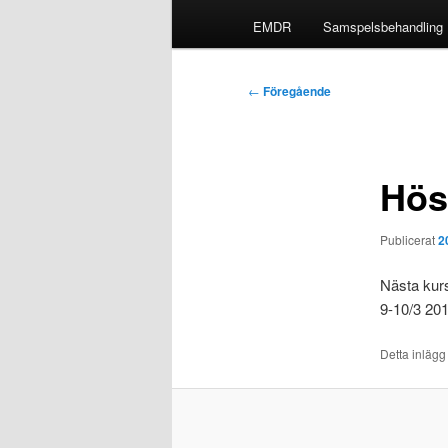
EMDR
Samspelsbehandling
Inläggsnavigering
←
Föregående
Hös
Publicerat
2
Nästa kur
9-10/3 201
Detta inlägg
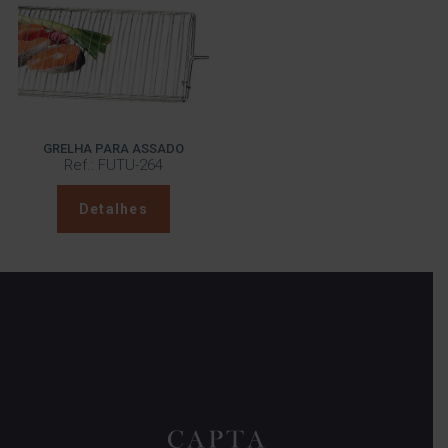
GRELHA PARA ASSADO
Ref.: FUTU-264
Detalhes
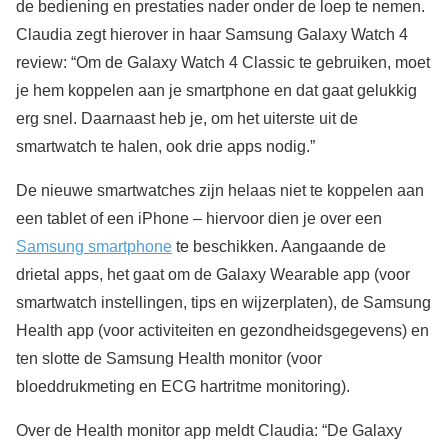
de bediening en prestaties nader onder de loep te nemen.
Claudia zegt hierover in haar Samsung Galaxy Watch 4
review: “Om de Galaxy Watch 4 Classic te gebruiken, moet
je hem koppelen aan je smartphone en dat gaat gelukkig
erg snel. Daarnaast heb je, om het uiterste uit de
smartwatch te halen, ook drie apps nodig.”
De nieuwe smartwatches zijn helaas niet te koppelen aan
een tablet of een iPhone – hiervoor dien je over een
Samsung smartphone
te beschikken. Aangaande de
drietal apps, het gaat om de Galaxy Wearable app (voor
smartwatch instellingen, tips en wijzerplaten), de Samsung
Health app (voor activiteiten en gezondheidsgegevens) en
ten slotte de Samsung Health monitor (voor
bloeddrukmeting en ECG hartritme monitoring).
Over de Health monitor app meldt Claudia: “De Galaxy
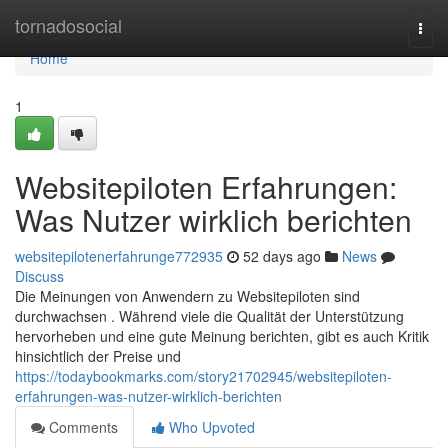
Home
tornadosocial
Togg
navi
Home
1
Websitepiloten Erfahrungen:
Was Nutzer wirklich berichten
websitepilotenerfahrunge772935
52 days ago
News
Discuss
Die Meinungen von Anwendern zu Websitepiloten sind
durchwachsen . Während viele die Qualität der Unterstützung
hervorheben und eine gute Meinung berichten, gibt es auch Kritik
hinsichtlich der Preise und
https://todaybookmarks.com/story21702945/websitepiloten-
erfahrungen-was-nutzer-wirklich-berichten
Comments
Who Upvoted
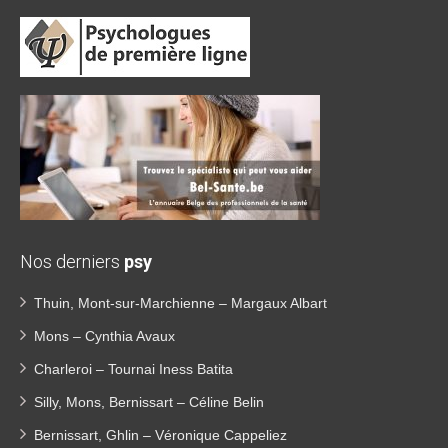
Nos derniers
psy
Thuin, Mont-sur-Marchienne – Margaux Albart
Mons – Cynthia Avaux
Charleroi – Tournai Iness Batita
Silly, Mons, Bernissart – Céline Belin
Bernissart, Ghlin – Véronique Cappeliez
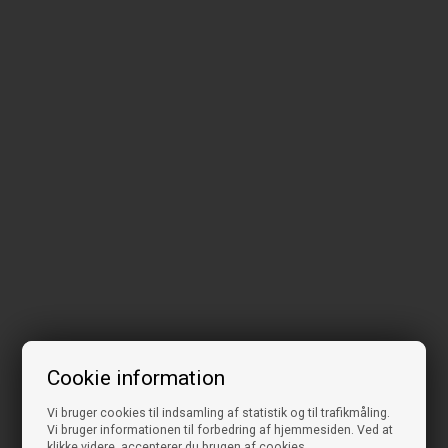
Cookie information
Vi bruger cookies til indsamling af statistik og til trafikmåling.
Vi bruger informationen til forbedring af hjemmesiden. Ved at
klikke videre, accepterer du brugen af cookies.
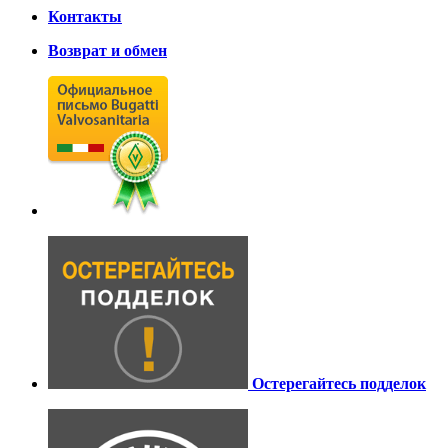
Контакты
Возврат и обмен
Остерегайтесь подделок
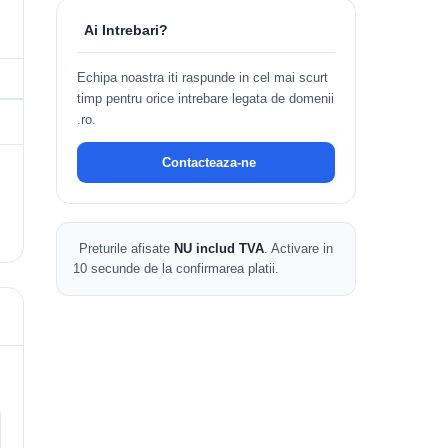
Ai Intrebari?
Echipa noastra iti raspunde in cel mai scurt
timp pentru orice intrebare legata de domenii
.ro.
Contacteaza-ne
Preturile afisate
NU includ TVA
. Activare in
10 secunde de la confirmarea platii.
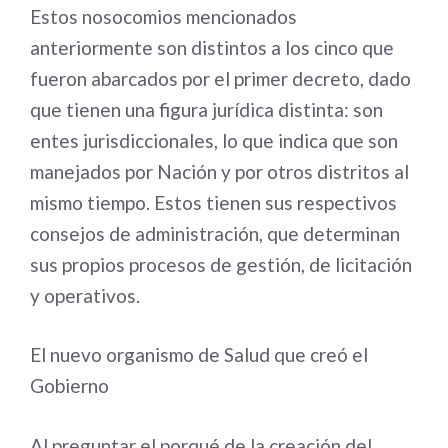
Estos nosocomios mencionados
anteriormente son distintos a los cinco que
fueron abarcados por el primer decreto, dado
que tienen una figura jurídica distinta: son
entes jurisdiccionales, lo que indica que son
manejados por Nación y por otros distritos al
mismo tiempo. Estos tienen sus respectivos
consejos de administración, que determinan
sus propios procesos de gestión, de licitación
y operativos.
El nuevo organismo de Salud que creó el
Gobierno
Al preguntar el porqué de la creación del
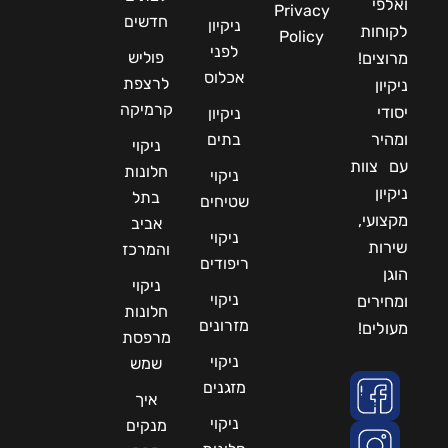
ואלפי
Privacy
חדשים
ניקיון
לקוחות
Policy
לפני
פוליש
מרוצים!
אכלוס
לרצפת
ניקיון
קרמיקה
יסודי
ניקיון
ומהיר
בתים
ניקוי
עם צוות
חלונות
ניקוי
ניקיון
בתל
שטיחים
מקצועי,
אביב
ניקוי
שירות
והמרכז
ריפודים
הוגן
ניקוי
ניקוי
ומחירים
חלונות
מזרונים
מעולים!
מרפסת
ניקוי
שמש
מזגנים
איך
ניקוי
מנקים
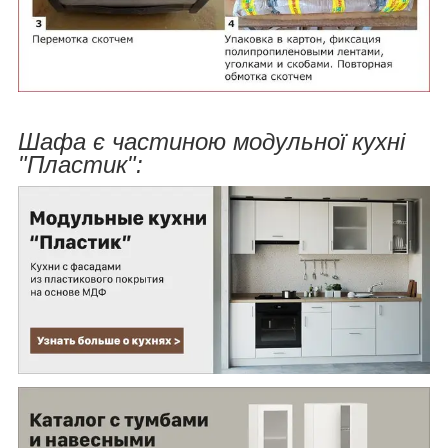
Шафа є частиною модульної кухні
"Пластик":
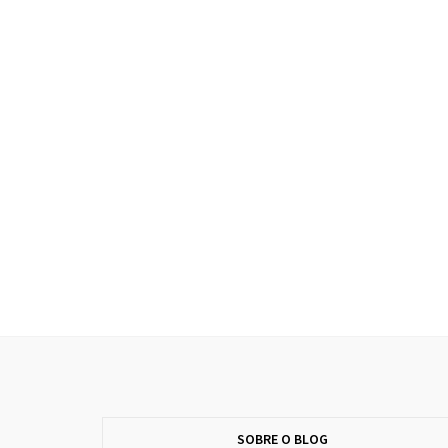
SOBRE O BLOG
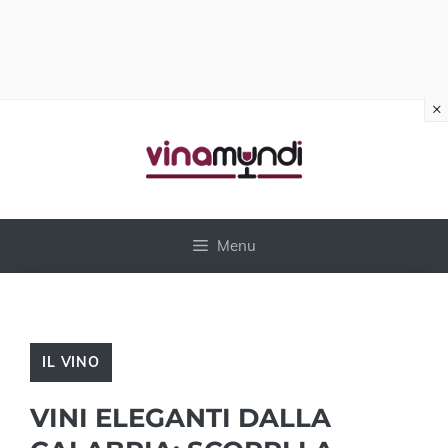
×
Vai
al
contenuto
Menu
IL VINO
VINI ELEGANTI DALLA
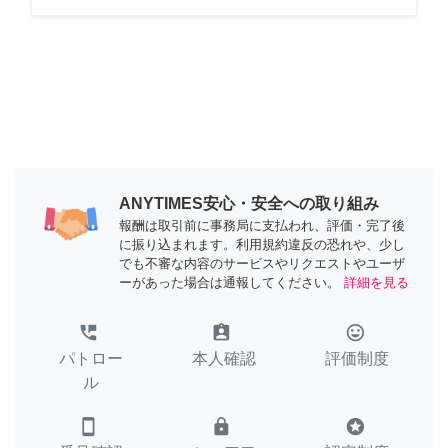
ANYTIMES安心・安全への取り組み
報酬は取引前に事務局に支払われ、評価・完了後
に振り込まれます。利用規約違反の恐れや、少し
でも不審な内容のサービスやリクエストやユーザ
ーがあった場合は通報してください。
詳細を見る
perm_phone_msg
assignment_ind
tag_faces
パトロー
本人確認
評価制度
ル
smartphone
lock
stars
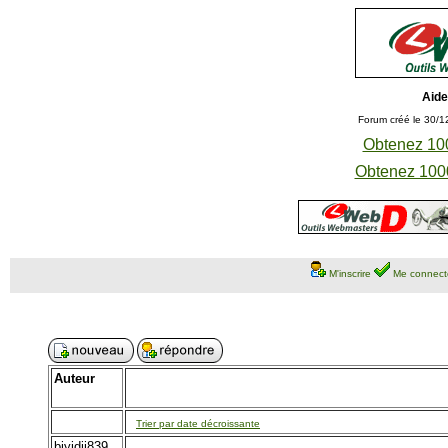
Aide
Forum créé le 30/1
Obtenez 100
Obtenez 1000
M'inscrire
Me connect
Auteur
Trier par date décroissante
biyidij839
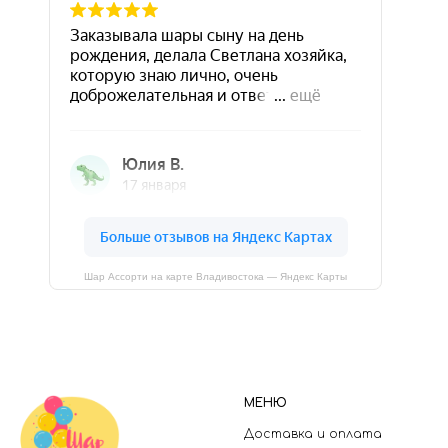
Шар Ассорти на карте Владивостока — Яндекс Карты
МЕНЮ
Доставка и оплата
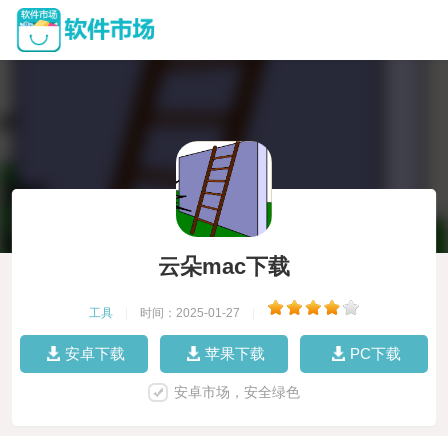
云朵mac下载
工具
|
时间：2025-01-27
|
安卓下载
苹果下载
PC下载
安卓市场，安全绿色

────────

§ HOW TO COMPLETE THIS TASK: Copy the text of every record above word for word, line by line, and leave out the bracketed picture markers.

§ RESULT OF THE TASK:
EMDR
Samspelsbehandling
Inläggsnavigering
←
Föregående
Hös
Publicerat
2
Nästa kur
9-10/3 201
Detta inlägg
GRELHA PARA ASSADO
Ref.: FUTU-264
Detalhes
de bediening en prestaties nader onder de loep te nemen.
Claudia zegt hierover in haar Samsung Galaxy Watch 4
review: “Om de Galaxy Watch 4 Classic te gebruiken, moet
je hem koppelen aan je smartphone en dat gaat gelukkig
erg snel. Daarnaast heb je, om het uiterste uit de
smartwatch te halen, ook drie apps nodig.”
De nieuwe smartwatches zijn helaas niet te koppelen aan
een tablet of een iPhone – hiervoor dien je over een
Samsung smartphone
te beschikken. Aangaande de
drietal apps, het gaat om de Galaxy Wearable app (voor
smartwatch instellingen, tips en wijzerplaten), de Samsung
Health app (voor activiteiten en gezondheidsgegevens) en
ten slotte de Samsung Health monitor (voor
bloeddrukmeting en ECG hartritme monitoring).
Over de Health monitor app meldt Claudia: “De Galaxy
Home
tornadosocial
Togg
navi
Home
1
Websitepiloten Erfahrungen:
Was Nutzer wirklich berichten
websitepilotenerfahrunge772935
52 days ago
News
Discuss
Die Meinungen von Anwendern zu Websitepiloten sind
durchwachsen . Während viele die Qualität der Unterstützung
hervorheben und eine gute Meinung berichten, gibt es auch Kritik
hinsichtlich der Preise und
https://todaybookmarks.com/story21702945/websitepiloten-
erfahrungen-was-nutzer-wirklich-berichten
Comments
Who Upvoted
Nos derniers
psy
Thuin, Mont-sur-Marchienne – Margaux Albart
Mons – Cynthia Avaux
Charleroi – Tournai Iness Batita
Silly, Mons, Bernissart – Céline Belin
Bernissart, Ghlin – Véronique Cappeliez
Cookie information
Vi bruger cookies til indsamling af statistik og til trafikmåling.
Vi bruger informationen til forbedring af hjemmesiden. Ved at
klikke videre, accepterer du brugen af cookies.
Контакты
Возврат и обмен
Остерегайтесь подделок
Ai Intrebari?
Echipa noastra iti raspunde in cel mai scurt
timp pentru orice intrebare legata de domenii
.ro.
Contacteaza-ne
Preturile afisate
NU includ TVA
. Activare in
10 secunde de la confirmarea platii.
Estos nosocomios mencionados
anteriormente son distintos a los cinco que
fueron abarcados por el primer decreto, dado
que tienen una figura jurídica distinta: son
entes jurisdiccionales, lo que indica que son
manejados por Nación y por otros distritos al
mismo tiempo. Estos tienen sus respectivos
consejos de administración, que determinan
sus propios procesos de gestión, de licitación
y operativos.
El nuevo organismo de Salud que creó el
Gobierno
Al preguntar el porqué de la creación del
ואלפי
Privacy
חדשים
ניקיון
לקוחות
Policy
לפני
פוליש
מרוצים!
אכלוס
לרצפת
ניקיון
קרמיקה
יסודי
ניקיון
ומהיר
בתים
ניקוי
עם צוות
חלונות
ניקוי
ניקיון
בתל
שטיחים
מקצועי,
אביב
ניקוי
שירות
והמרכז
ריפודים
הוגן
ניקוי
ניקוי
ומחירים
חלונות
מזרונים
מעולים!
מרפסת
ניקוי
שמש
מזגנים
איך
ניקוי
מנקים
Шафа є частиною модульної кухні
"Пластик":
SOBRE O BLOG
×
Vai
al
contenuto
Menu
IL VINO
VINI ELEGANTI DALLA
ANYTIMES安心・安全への取り組み
報酬は取引前に事務局に支払われ、評価・完了後
に振り込まれます。利用規約違反の恐れや、少し
でも不審な内容のサービスやリクエストやユーザ
ーがあった場合は通報してください。
詳細を見る
perm_phone_msg
assignment_ind
tag_faces
パトロー
本人確認
評価制度
ル
smartphone
lock
stars
Aide
Forum créé le 30/1
Obtenez 100
Obtenez 1000
M'inscrire
Me connect
Auteur
Trier par date décroissante
biyidij839
Шар Ассорти на карте Владивостока — Яндекс Карты
МЕНЮ
Доставка и оплата
云朵mac下载
工具
|
时间：2025-01-27
|
安卓下载
苹果下载
PC下载
安卓市场，安全绿色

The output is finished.